About this task: Would you return exactly the lines below from the line with "leis de transparência" through the line with "Нажмите чтобы играть!", both included, and nothing else, leaving out the pictures?

Dataset content:
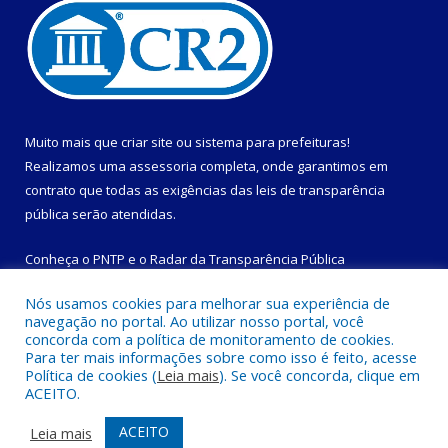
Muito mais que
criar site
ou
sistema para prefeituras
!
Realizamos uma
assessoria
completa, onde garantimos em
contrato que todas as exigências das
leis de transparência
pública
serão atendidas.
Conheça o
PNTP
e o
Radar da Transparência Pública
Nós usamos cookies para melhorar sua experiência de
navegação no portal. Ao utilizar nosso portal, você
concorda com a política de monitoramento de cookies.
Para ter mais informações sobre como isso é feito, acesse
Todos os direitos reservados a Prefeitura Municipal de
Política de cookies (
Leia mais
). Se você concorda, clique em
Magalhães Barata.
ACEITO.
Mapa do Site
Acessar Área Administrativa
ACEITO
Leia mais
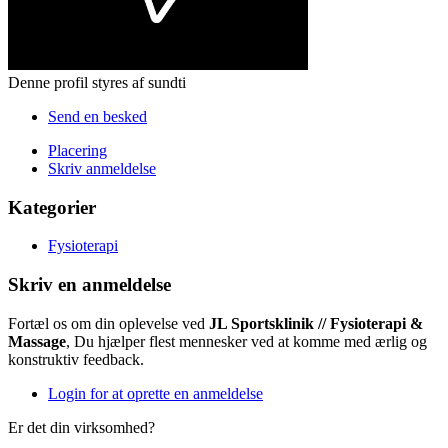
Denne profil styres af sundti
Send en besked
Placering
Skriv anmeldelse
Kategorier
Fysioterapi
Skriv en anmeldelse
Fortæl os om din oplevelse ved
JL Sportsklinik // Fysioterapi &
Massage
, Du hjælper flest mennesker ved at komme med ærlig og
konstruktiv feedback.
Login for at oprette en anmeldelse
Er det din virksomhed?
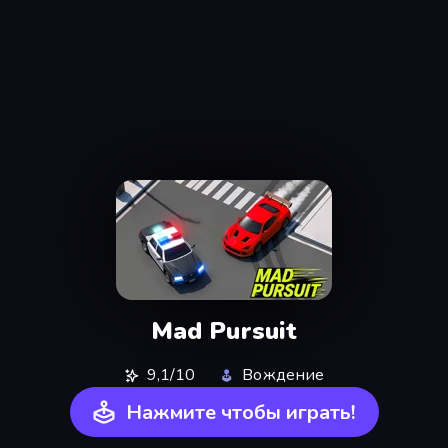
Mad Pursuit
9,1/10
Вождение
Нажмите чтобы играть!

* * *

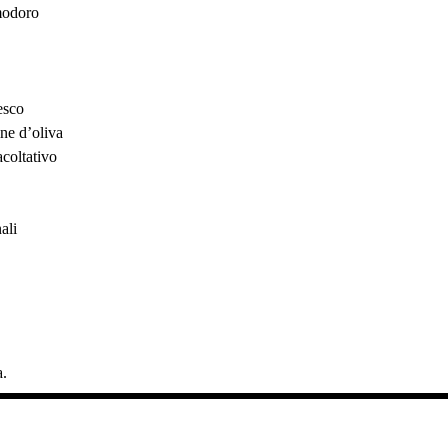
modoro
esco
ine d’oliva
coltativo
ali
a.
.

Exercise output:
leis de transparência
pública
serão atendidas.
Conheça o
PNTP
e o
Radar da Transparência Pública
Nós usamos cookies para melhorar sua experiência de
navegação no portal. Ao utilizar nosso portal, você
concorda com a política de monitoramento de cookies.
Para ter mais informações sobre como isso é feito, acesse
Todos os direitos reservados a Prefeitura Municipal de
Política de cookies (
Leia mais
). Se você concorda, clique em
Magalhães Barata.
ACEITO.
Mapa do Site
Acessar Área Administrativa
ACEITO
Leia mais
Denne profil styres af sundti
Send en besked
Placering
Skriv anmeldelse
Kategorier
Fysioterapi
Skriv en anmeldelse
Fortæl os om din oplevelse ved
JL Sportsklinik // Fysioterapi &
Massage
, Du hjælper flest mennesker ved at komme med ærlig og
konstruktiv feedback.
Login for at oprette en anmeldelse
Er det din virksomhed?
Mad Pursuit
9,1/10
Вождение
Нажмите чтобы играть!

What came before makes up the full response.